- Born: 1964 (age 61–62)
- Education: Birla Institute of Technology and Science, Pilani Indian Institute of Management Ahmedabad
- Occupation: Banker
- Title: MD and CEO, Axis Bank
- Term: 2019-till date
- Predecessor: Shikha Sharma

= Amitabh Chaudhry =

Indian banker

Amitabh Chaudhry is an Indian businessman, and the managing director (MD) and chief executive officer (CEO) of Axis Bank, the third largest private sector bank in India.
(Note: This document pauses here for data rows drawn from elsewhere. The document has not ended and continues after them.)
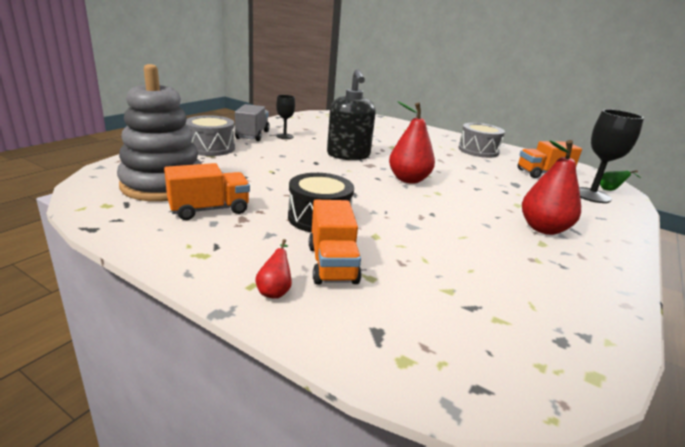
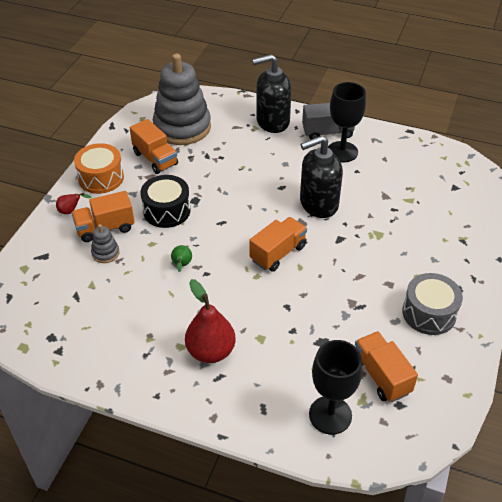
camera: 80 degrees right, 20 degrees up
grey drum [185,115,235,156] -> black soap dispenser [252,54,291,133]
black goblet [276,95,295,139] -> black goblet [328,82,366,162], size x1.74
red pear [389,101,435,184] -> orange truck [250,217,307,272]
green pear [600,170,641,191] -> green pear moved to [171,245,192,272]
none -> orange drum [74,143,124,194]
none -> grey stacking toy [91,224,119,263]

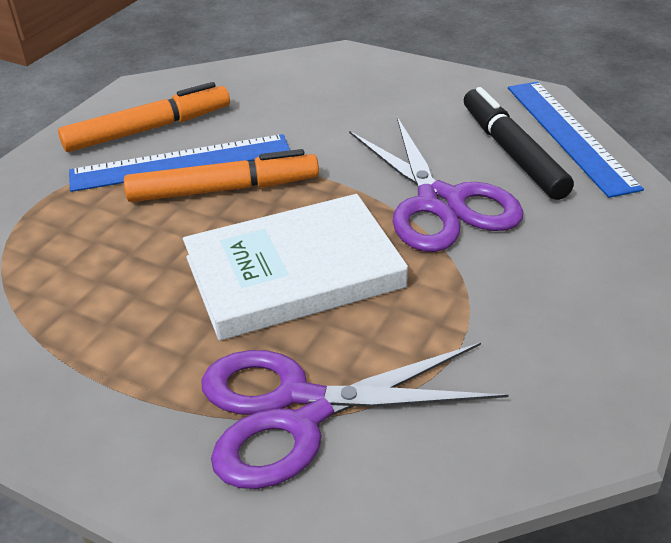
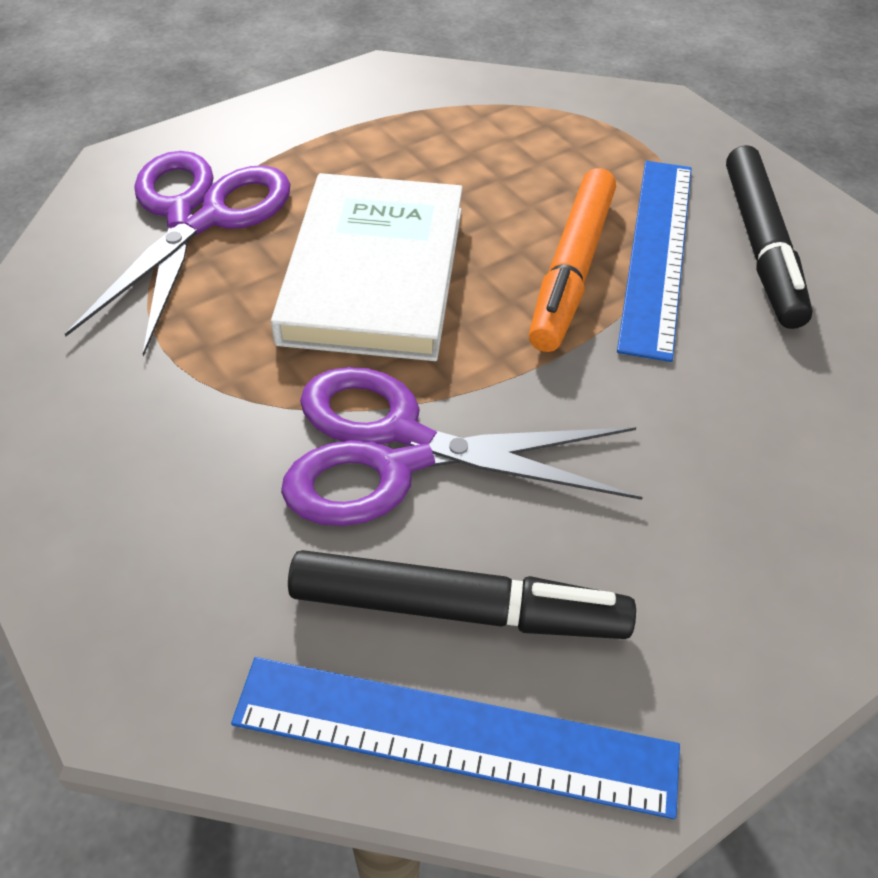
camera: 115 degrees right, 10 degrees up
orange marker [58,82,230,152] -> black marker [726,145,813,329]

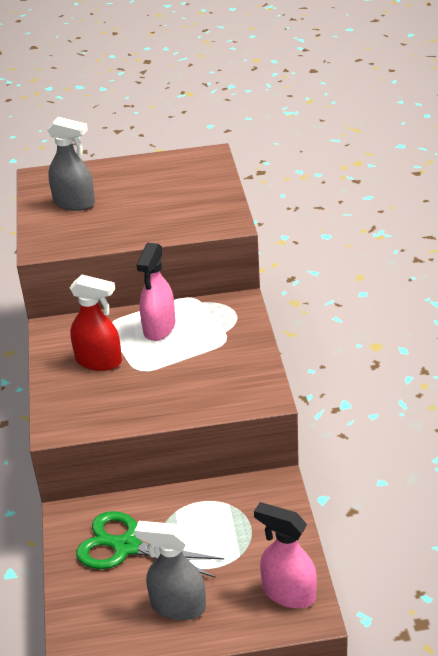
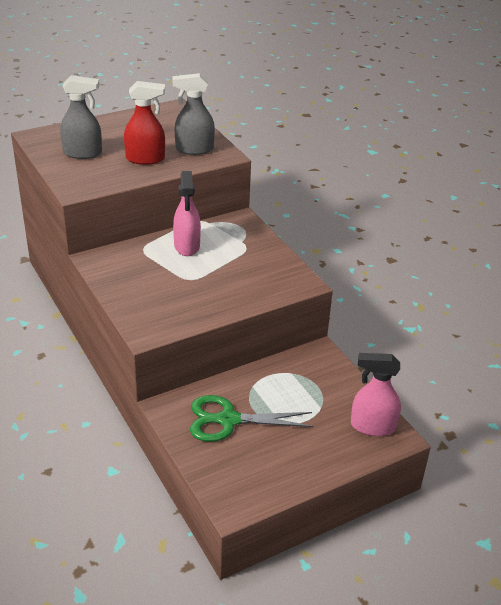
camera: 25 degrees left, 0 degrees up
red spray bottle [70,275,122,371] -> red spray bottle moved to [124,81,165,165]
grey spray bottle [135,521,206,620] -> grey spray bottle moved to [172,73,215,155]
He joined Axis in January 2019, after heading HDFC Life Insurance for nine years.

== Education ==
Chaudhry is an engineer from Birla Institute of Technology and Science, Pilani, and pursued post graduation in business management from Indian Institute of Management Ahmedabad.

== Career ==
Prior to HDFC Life, Chaudhry was the MD and CEO of Infosys BPO and the Head of testing unit of Infosys Technologies Ltd. Chaudhry began his career with Bank of America in 1987 and undertook diverse roles such as Head of Technology Investment Banking for Asia, Regional Finance Head for Wholesale Banking and Global Markets, and Chief Finance Officer of Bank of America (India). Later, he moved to Crédit Lyonnais Securities in 2001 as the Head of Investment Banking franchise for South East Asia.